++++ RECORDS FOR THIS EXERCISE

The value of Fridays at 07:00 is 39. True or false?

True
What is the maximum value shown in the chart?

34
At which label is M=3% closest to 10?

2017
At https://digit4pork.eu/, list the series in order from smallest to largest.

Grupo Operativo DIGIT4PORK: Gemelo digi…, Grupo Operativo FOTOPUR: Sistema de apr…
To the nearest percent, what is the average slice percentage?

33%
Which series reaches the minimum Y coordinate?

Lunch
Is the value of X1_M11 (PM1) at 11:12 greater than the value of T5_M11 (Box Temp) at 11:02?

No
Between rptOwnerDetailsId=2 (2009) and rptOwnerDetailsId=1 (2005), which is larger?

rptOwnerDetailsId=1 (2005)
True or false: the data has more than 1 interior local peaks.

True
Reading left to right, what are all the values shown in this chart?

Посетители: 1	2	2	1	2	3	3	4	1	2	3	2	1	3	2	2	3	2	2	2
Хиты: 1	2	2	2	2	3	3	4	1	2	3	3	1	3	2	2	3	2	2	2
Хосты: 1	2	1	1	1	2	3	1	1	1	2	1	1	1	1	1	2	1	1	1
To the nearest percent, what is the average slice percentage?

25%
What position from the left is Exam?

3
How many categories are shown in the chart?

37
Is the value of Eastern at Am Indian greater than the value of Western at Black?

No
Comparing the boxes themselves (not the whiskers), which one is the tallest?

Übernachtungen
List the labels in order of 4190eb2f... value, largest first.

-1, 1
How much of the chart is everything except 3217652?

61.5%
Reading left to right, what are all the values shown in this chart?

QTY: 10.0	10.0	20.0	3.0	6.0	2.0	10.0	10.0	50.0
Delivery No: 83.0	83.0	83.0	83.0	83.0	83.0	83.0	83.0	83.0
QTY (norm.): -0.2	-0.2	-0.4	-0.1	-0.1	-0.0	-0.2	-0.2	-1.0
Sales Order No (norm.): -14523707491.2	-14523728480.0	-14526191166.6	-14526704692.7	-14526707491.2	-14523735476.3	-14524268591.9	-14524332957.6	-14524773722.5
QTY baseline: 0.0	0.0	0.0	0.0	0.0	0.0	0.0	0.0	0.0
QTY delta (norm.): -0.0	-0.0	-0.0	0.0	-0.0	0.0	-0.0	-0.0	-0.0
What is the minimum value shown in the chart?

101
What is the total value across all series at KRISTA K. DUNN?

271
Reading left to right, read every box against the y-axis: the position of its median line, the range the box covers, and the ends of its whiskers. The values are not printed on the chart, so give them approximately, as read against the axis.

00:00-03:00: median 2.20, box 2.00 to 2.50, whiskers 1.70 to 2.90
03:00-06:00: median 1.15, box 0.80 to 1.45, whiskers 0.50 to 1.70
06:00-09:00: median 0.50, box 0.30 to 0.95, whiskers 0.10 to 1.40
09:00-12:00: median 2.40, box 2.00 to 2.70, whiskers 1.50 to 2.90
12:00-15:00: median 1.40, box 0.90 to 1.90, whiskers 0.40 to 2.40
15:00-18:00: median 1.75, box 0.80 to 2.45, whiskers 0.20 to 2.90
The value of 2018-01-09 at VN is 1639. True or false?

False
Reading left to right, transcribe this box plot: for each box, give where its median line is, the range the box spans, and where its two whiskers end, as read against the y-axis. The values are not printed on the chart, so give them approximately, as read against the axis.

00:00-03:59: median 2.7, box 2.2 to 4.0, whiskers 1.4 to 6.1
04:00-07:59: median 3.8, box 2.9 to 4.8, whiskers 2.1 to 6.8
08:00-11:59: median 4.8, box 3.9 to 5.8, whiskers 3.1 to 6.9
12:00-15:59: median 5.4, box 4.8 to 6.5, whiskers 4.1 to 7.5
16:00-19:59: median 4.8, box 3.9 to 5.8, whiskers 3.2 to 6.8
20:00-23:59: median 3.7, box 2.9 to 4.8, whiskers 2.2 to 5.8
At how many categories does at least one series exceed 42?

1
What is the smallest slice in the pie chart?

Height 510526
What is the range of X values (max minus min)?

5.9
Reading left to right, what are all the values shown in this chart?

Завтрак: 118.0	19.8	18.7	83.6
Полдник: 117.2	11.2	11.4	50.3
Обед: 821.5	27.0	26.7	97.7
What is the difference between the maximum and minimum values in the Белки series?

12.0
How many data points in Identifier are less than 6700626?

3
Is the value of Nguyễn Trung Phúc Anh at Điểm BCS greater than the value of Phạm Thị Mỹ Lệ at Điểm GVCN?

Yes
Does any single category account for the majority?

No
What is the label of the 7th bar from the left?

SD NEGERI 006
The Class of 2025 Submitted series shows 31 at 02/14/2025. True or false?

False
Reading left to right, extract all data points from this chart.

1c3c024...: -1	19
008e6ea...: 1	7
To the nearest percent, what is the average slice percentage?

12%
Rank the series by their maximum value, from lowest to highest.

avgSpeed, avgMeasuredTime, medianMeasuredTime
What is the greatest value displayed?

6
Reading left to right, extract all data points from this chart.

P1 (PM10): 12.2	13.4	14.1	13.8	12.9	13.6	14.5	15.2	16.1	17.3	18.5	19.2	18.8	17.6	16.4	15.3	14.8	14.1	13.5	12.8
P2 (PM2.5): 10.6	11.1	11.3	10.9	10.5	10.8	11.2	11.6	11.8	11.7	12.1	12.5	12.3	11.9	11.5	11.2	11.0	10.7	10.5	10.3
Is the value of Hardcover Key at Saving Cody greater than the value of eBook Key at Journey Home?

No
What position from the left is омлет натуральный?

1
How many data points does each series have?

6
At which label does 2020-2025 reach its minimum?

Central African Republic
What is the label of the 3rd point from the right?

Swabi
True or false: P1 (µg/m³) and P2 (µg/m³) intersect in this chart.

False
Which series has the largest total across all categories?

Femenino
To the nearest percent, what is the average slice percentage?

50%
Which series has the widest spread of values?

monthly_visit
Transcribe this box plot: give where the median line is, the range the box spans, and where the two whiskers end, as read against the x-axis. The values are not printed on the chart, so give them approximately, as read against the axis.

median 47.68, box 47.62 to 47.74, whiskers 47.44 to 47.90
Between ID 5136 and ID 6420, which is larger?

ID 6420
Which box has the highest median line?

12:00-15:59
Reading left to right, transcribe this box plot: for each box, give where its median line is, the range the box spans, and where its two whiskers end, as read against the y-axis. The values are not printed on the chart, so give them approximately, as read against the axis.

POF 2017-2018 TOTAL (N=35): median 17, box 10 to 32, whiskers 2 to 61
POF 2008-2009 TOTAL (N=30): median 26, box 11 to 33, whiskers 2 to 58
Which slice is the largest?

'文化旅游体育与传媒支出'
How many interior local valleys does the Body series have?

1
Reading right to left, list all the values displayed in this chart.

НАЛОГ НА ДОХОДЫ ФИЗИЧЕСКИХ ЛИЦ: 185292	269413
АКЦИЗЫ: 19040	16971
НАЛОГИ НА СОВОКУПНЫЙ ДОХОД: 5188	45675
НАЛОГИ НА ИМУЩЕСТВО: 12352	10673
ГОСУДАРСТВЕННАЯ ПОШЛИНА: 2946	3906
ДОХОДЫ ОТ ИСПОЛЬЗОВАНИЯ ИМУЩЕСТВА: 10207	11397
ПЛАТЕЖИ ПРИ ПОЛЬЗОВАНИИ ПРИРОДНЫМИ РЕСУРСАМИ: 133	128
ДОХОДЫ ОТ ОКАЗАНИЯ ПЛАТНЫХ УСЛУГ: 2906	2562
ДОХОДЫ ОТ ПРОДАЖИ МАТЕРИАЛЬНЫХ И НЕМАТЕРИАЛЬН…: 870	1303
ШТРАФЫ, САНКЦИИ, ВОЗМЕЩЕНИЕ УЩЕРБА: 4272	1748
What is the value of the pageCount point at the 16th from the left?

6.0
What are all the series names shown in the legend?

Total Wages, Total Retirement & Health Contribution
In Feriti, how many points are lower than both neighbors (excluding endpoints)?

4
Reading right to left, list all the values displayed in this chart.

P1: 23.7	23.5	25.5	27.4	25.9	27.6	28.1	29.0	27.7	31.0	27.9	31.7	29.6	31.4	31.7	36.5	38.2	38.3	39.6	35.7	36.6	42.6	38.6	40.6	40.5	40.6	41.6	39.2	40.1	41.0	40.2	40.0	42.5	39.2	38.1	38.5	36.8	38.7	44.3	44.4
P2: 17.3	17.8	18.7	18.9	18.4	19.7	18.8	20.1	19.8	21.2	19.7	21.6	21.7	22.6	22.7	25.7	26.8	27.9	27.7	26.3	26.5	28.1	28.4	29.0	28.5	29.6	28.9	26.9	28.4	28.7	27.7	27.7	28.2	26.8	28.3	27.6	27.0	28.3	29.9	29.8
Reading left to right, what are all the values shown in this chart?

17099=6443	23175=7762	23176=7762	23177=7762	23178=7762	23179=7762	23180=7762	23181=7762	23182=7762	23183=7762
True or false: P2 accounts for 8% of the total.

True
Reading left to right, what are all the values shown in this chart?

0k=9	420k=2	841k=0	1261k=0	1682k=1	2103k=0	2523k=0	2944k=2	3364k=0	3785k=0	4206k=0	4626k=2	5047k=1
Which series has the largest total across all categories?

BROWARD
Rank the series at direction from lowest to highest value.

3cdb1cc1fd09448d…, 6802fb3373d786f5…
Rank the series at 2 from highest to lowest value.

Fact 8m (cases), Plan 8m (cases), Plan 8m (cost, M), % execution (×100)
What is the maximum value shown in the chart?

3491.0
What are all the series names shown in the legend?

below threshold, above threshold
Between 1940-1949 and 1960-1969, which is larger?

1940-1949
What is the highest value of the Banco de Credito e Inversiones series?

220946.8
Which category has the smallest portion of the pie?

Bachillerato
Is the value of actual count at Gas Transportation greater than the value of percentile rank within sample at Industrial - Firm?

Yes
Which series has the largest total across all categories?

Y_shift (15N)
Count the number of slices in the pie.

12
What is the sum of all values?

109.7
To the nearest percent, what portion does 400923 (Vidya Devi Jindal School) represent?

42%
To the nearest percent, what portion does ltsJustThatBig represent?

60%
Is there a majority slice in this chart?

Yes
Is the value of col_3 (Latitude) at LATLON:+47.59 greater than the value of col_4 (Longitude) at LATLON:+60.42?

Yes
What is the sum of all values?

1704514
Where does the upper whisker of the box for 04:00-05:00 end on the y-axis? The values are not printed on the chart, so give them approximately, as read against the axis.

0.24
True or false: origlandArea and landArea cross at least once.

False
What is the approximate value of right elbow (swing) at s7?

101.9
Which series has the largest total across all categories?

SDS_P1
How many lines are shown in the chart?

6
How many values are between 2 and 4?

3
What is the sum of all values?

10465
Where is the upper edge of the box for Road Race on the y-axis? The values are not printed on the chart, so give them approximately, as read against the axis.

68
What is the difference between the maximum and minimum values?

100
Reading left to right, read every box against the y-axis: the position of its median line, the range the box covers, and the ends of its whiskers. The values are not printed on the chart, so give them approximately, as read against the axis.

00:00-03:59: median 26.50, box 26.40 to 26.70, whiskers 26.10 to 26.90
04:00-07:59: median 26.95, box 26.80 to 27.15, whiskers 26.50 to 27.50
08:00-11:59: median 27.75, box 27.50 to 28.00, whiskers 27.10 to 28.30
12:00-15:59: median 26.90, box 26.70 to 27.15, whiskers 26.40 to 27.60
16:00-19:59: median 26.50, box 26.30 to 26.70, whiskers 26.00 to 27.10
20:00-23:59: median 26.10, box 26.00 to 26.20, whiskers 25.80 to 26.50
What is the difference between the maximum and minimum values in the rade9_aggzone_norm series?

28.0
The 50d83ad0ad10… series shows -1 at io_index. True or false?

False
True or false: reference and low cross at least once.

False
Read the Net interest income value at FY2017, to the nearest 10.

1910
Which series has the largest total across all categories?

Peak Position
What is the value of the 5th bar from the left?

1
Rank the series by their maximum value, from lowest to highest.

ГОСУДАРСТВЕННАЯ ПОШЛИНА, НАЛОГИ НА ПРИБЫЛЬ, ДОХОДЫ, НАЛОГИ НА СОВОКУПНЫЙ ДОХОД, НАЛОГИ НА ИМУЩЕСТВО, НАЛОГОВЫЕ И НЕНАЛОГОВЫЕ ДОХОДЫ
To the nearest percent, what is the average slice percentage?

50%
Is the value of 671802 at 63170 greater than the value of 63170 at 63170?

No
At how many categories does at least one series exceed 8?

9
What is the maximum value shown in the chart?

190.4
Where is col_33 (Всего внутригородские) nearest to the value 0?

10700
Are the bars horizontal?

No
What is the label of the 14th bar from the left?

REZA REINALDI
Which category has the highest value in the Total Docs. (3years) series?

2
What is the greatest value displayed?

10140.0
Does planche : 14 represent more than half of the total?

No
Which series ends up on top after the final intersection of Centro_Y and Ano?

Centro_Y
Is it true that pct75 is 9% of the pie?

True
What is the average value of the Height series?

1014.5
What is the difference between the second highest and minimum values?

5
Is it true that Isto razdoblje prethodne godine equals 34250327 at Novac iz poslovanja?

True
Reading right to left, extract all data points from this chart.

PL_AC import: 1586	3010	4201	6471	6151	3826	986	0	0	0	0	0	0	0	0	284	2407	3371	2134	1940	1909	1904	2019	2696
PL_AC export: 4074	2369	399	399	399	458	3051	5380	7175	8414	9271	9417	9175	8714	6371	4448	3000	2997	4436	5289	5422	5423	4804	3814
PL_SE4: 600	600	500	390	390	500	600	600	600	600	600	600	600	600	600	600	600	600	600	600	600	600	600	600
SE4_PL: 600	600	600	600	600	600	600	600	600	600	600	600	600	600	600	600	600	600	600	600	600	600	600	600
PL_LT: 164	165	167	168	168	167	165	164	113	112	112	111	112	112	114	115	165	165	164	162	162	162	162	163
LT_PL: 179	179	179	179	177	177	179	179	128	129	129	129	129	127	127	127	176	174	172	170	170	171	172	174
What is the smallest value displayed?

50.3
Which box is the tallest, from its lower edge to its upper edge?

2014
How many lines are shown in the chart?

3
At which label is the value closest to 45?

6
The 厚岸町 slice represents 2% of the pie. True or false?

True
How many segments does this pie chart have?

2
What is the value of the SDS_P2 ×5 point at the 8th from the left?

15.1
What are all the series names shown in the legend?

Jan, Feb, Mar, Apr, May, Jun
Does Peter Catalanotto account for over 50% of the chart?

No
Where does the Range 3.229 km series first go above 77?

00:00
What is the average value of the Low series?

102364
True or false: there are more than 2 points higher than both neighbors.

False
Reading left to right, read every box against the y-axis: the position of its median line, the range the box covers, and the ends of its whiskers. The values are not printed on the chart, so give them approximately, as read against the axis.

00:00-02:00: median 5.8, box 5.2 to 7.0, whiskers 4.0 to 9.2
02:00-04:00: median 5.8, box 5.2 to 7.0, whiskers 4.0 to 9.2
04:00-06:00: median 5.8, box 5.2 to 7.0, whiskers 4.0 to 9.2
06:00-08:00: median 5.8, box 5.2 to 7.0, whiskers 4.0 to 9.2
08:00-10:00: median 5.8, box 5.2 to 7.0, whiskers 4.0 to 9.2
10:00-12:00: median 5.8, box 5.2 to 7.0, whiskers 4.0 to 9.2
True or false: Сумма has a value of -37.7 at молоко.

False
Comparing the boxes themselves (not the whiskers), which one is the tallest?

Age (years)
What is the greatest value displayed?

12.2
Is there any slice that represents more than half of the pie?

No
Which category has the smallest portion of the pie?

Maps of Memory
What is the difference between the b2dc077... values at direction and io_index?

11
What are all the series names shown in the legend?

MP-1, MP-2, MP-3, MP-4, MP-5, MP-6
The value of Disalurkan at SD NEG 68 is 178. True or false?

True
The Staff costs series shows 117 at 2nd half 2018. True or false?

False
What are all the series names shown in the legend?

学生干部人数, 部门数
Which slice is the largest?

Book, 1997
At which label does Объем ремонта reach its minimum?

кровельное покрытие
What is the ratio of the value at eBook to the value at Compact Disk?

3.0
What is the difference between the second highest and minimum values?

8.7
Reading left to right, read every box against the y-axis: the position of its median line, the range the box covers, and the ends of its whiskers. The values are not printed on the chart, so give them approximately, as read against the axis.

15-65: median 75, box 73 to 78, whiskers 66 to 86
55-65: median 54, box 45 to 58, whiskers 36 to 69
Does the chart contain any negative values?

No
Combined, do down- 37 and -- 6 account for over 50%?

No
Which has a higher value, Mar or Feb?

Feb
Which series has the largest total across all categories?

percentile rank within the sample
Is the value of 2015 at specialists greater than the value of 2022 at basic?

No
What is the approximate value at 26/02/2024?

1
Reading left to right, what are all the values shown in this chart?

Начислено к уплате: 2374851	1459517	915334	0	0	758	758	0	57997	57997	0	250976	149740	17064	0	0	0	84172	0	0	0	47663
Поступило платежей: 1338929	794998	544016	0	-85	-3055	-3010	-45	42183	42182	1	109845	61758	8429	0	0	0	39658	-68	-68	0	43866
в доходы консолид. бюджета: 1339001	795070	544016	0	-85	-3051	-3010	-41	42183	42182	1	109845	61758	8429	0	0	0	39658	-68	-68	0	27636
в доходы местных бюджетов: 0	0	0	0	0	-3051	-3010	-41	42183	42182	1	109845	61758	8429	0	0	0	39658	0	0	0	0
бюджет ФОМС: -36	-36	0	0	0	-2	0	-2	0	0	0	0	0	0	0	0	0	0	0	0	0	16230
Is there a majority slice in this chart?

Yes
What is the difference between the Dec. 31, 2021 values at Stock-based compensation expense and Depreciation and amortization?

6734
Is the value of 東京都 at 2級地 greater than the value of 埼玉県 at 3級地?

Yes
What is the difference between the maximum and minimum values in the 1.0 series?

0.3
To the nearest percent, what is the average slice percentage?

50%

++++++++

▶ **REQUEST**
Find each line in the records above that contains the word "neighbors" and copy those lines out in full.

▶ **ANSWER**
In Feriti, how many points are lower than both neighbors (excluding endpoints)?
True or false: there are more than 2 points higher than both neighbors.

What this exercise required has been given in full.